More than 4,000 babies were born addicted to opioids in Florida last year, an increase of over 1,000 percent from a decade ago.
Substance abuse played a role in two-thirds of the cases where children were removed from their homes within 30 days of birth last year.
And there has been a 38 percent increase in the number of children under the age of 5 who have been removed from homes because of substance abuse in the past four years.
Those are just some of the disturbing statistics rattled off by child welfare workers on Wednesday, in the latest round of hearings where lawmakers are groping to find a way to stem the opioid epidemic gripping the state.
“It's very difficult when you see a baby in the NICU, screaming and crying because they didn't have a choice to be born addicted,” Faye Johnson, CEO of the Northeast Florida Healthy Start Coalition, told the House Children, Families and Elder Affairs Subcommittee. “It's just very difficult to hear that high-pitched scream and to know that we're doing everything we can and to also know that this is not the end. …There are years of trauma that come behind this.”
The experts says the explosion of neonatal abstinence syndrome — when babies are born addicted — has skyrocketed due to a sharp increase in abuse of prescription opioids, like oxycodone, and street drugs, such as heroin.
According to Johnson, many mothers are so high during their first two or three trimesters that they don't even realize they are pregnant. And when they do find out, they are “flying under the radar” and reluctant to seek medical care “because they're afraid of the consequences if they get caught using while pregnant,” Johnson says.
But newborns aren't the only children impacted by the opioid crisis, which is responsible each day for the deaths of an estimated 14 Floridians and twice that number of non-fatal overdoses.
Florida has experienced “an increase in removals in almost every age group” and “in almost every region,” JoShanda Guerrier, assistant secretary for child welfare at the Department of Children and Families, told the House panel.
The agency doesn't specifically track child removals due to opioids, but instead keeps information about whether substance abuse was a factor in the decision to take a child out of the home, Guerrier say.
Nearly 40 percent of the children who were placed in out-of-home care were newborns, who also remain in foster care longer, Guerrier says.
A study of a sample of children conducted in 2017 found that 125 of 158 newborns were removed from homes where other children had previously been removed, she. Says.
“Those numbers are alarming,” Guerrier says.
Children who were removed from homes where substance abuse was present stay in out-of-home care longer and come from families that have been the subject of previous investigations, according to Guerrier.
Child welfare workers have implemented some changes in an effort to ensure the safety of children with opioid-addicted parents or guardians, Guerrier says.
For example, the state has sent out behavioral health specialists to assist child protective investigators.
And the child welfare agency is proposing a change in state law that would allow children to be removed from homes because of “prospective harm” instead of the current requirement of “demonstrative harm.”
Agencies are also using “family intensive treatment teams” to provide “intensive, family-focused, comprehensive services” to families in the child welfare system. And they're working with the Healthy Families program to try to address challenges with pregnant women and newborns.
“A lot is going on in the child welfare system to this, but much like the rest of the nation, it is a challenge,” Guerrier says.
Johnson says the state needs to pay for more crisis-stabilization beds for pregnant women and mothers.

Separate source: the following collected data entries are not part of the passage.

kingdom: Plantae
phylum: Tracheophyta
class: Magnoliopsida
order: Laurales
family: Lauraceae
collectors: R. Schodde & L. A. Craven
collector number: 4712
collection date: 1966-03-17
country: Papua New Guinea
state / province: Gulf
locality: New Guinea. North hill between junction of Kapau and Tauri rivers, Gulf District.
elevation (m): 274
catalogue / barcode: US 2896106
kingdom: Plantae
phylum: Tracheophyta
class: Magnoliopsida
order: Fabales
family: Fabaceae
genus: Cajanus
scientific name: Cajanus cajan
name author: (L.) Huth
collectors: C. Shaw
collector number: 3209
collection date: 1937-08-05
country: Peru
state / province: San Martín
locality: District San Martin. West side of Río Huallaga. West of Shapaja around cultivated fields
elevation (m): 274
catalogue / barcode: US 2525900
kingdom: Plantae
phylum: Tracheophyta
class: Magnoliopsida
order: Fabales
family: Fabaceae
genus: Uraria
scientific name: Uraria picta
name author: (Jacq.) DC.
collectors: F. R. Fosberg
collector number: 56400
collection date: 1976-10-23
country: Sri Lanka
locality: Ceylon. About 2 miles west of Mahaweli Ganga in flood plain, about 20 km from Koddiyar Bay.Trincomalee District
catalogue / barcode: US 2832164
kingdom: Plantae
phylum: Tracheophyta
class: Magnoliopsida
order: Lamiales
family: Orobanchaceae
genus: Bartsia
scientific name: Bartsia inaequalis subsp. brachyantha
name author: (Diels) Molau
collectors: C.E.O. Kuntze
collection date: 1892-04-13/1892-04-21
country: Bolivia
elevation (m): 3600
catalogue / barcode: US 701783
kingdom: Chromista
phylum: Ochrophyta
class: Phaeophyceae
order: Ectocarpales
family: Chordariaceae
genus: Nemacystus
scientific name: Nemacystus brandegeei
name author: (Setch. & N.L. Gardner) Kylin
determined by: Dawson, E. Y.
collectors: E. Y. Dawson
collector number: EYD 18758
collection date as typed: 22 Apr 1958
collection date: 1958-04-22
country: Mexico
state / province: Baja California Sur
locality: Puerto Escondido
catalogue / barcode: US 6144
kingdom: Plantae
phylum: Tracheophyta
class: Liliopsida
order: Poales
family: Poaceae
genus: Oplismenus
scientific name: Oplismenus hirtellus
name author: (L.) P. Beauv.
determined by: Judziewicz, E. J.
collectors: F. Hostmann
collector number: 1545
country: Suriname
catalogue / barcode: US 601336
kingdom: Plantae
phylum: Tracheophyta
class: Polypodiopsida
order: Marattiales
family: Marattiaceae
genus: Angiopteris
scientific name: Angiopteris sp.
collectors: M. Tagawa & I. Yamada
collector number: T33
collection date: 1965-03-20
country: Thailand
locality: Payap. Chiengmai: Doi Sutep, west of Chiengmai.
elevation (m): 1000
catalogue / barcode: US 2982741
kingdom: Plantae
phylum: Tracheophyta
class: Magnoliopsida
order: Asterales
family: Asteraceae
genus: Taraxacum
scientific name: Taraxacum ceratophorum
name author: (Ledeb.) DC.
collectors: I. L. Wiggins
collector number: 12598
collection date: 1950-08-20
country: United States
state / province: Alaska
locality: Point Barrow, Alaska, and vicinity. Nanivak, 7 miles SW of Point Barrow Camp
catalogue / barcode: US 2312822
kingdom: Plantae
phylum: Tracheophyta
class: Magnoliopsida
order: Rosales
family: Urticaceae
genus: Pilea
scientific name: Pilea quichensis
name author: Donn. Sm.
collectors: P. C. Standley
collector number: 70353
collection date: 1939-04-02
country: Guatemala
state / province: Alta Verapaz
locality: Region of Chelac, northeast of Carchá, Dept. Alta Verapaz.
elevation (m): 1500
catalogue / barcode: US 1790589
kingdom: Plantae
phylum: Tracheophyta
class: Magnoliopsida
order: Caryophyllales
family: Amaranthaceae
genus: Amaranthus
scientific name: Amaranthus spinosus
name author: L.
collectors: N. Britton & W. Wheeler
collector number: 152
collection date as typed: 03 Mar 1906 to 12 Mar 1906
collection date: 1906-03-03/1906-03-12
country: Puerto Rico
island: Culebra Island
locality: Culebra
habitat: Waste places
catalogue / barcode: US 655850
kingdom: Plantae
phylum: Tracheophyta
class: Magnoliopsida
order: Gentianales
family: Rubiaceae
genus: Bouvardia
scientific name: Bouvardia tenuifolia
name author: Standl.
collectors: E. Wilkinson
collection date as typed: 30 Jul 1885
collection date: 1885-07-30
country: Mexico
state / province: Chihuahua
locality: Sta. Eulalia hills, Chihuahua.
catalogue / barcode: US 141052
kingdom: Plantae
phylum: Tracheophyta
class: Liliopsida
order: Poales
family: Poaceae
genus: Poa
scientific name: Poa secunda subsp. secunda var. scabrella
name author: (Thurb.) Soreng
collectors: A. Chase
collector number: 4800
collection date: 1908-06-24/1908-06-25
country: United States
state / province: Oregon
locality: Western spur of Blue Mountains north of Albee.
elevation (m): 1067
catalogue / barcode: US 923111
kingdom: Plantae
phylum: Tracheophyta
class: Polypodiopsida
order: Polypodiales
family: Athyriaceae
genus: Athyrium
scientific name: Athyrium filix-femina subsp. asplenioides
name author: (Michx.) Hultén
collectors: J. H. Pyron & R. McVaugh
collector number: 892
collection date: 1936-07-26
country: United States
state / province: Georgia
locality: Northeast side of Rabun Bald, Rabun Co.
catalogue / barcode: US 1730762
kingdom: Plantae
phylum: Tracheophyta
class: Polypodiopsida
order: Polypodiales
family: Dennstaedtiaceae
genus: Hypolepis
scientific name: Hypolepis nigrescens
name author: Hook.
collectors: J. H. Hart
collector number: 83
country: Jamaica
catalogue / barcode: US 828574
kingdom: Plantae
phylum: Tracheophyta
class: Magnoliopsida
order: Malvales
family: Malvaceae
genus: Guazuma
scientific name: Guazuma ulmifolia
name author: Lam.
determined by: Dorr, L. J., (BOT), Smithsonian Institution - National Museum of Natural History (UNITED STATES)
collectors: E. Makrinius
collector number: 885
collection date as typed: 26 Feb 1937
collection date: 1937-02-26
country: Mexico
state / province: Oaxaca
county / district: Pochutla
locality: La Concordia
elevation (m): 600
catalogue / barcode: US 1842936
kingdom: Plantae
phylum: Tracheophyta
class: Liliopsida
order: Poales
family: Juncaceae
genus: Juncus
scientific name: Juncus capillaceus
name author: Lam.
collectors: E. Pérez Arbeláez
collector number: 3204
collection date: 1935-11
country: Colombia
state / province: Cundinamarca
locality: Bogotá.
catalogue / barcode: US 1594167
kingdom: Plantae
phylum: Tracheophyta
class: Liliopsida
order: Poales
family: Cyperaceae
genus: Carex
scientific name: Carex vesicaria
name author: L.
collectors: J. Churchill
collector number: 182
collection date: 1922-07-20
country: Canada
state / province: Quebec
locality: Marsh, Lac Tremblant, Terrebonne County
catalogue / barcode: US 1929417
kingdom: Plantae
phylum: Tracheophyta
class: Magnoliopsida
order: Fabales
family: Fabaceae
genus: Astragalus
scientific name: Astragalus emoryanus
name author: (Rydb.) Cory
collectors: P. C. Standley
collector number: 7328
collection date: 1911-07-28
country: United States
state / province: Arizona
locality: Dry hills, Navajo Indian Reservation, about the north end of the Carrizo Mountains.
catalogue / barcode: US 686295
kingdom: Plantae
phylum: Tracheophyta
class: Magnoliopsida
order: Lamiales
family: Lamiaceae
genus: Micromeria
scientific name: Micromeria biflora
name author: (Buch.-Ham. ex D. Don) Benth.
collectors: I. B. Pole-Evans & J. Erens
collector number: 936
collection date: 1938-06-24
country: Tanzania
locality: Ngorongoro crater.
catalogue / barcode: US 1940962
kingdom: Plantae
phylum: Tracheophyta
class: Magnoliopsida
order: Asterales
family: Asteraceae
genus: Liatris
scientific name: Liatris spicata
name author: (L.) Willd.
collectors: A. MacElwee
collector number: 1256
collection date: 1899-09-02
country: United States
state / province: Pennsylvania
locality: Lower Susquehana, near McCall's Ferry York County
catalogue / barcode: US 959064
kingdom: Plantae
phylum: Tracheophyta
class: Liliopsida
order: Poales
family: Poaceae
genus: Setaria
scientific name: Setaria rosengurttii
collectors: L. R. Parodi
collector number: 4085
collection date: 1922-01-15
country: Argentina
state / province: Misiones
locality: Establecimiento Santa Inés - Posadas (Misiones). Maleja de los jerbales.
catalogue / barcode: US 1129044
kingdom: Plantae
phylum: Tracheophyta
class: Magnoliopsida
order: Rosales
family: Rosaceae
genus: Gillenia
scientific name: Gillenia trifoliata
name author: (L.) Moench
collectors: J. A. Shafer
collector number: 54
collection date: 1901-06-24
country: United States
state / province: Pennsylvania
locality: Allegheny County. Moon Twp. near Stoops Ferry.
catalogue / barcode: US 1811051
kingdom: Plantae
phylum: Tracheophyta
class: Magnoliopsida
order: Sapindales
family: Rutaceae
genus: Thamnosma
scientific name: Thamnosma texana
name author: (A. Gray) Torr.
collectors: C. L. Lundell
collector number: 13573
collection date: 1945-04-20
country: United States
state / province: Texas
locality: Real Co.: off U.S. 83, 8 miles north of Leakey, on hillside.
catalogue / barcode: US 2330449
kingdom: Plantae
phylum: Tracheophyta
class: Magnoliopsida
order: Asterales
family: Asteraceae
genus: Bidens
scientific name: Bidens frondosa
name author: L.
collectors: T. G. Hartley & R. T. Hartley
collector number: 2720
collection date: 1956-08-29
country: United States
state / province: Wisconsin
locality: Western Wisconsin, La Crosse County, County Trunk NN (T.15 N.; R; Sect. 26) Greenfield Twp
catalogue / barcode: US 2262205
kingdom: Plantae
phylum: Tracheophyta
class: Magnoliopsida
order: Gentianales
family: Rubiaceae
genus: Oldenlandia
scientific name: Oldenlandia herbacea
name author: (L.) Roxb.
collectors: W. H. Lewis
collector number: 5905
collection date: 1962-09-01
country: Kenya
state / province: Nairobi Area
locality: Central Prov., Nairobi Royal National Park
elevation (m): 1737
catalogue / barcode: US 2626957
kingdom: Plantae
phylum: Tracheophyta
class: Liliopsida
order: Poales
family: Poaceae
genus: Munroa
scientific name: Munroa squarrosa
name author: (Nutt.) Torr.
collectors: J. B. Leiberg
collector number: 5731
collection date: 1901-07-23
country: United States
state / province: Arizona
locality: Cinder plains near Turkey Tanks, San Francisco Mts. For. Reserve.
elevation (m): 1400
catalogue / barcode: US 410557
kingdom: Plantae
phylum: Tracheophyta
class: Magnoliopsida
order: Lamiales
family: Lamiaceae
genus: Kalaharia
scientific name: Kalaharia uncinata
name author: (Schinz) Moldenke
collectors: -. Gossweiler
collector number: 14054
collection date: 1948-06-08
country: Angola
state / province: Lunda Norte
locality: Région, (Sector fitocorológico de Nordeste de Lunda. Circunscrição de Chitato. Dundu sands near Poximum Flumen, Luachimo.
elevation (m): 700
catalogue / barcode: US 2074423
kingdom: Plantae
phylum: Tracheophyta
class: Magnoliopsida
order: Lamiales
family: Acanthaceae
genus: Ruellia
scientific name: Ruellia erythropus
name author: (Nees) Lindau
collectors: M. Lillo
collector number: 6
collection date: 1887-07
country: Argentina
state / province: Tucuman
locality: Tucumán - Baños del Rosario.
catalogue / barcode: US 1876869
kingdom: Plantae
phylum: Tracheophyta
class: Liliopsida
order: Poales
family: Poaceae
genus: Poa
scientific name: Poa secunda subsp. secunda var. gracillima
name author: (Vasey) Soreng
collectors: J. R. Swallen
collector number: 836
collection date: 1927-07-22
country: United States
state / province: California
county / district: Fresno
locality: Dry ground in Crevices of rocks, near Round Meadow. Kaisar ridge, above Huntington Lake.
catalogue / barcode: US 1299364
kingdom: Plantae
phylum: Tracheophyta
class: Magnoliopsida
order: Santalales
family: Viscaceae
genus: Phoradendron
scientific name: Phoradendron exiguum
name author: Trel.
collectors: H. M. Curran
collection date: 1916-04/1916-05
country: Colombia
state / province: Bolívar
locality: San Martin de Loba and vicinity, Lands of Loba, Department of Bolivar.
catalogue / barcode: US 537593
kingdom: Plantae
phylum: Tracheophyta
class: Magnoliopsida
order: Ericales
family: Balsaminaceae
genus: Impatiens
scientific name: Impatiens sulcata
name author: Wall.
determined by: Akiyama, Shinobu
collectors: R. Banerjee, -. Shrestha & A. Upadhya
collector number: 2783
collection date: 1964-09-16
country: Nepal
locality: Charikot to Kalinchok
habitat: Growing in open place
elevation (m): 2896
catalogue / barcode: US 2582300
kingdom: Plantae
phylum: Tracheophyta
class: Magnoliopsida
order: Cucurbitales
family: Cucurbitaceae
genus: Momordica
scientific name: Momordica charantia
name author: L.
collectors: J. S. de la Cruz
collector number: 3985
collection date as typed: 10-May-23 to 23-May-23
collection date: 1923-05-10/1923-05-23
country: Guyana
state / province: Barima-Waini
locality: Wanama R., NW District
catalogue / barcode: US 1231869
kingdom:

Hospitals may release infants to addicted mothers without plans in place for close oversight. And the system is overloaded, with waitlists for services, the child welfare advocates said Wednesday.
John Bryant, assistant secretary of mental health and substance abuse at DCF, says he expects waitlists to grow as the drug- abuse epidemic continues to mushroom.
He also predicted that the number of deaths caused by opioids will continue to climb, as will diseases associated with drug use, such as HIV/AIDS and hepatitis.
The state is implementing medication-assisted treatment programs that rely on drugs like methadone and suboxone to wean addicts off prescription opioids or street drugs. The medication is paired with other types of treatment, including counseling.
But the state's history in helping addicts kick drug addictions hasn't been great, Bryant conceded when questioned by members of the panel.
“It tells us that recovery from opioid addiction is tough. It's very difficult,” he says. “You've got to have the right strategies in place … and before now we were not using medication-assisted treatment as a treatment option for these folks.”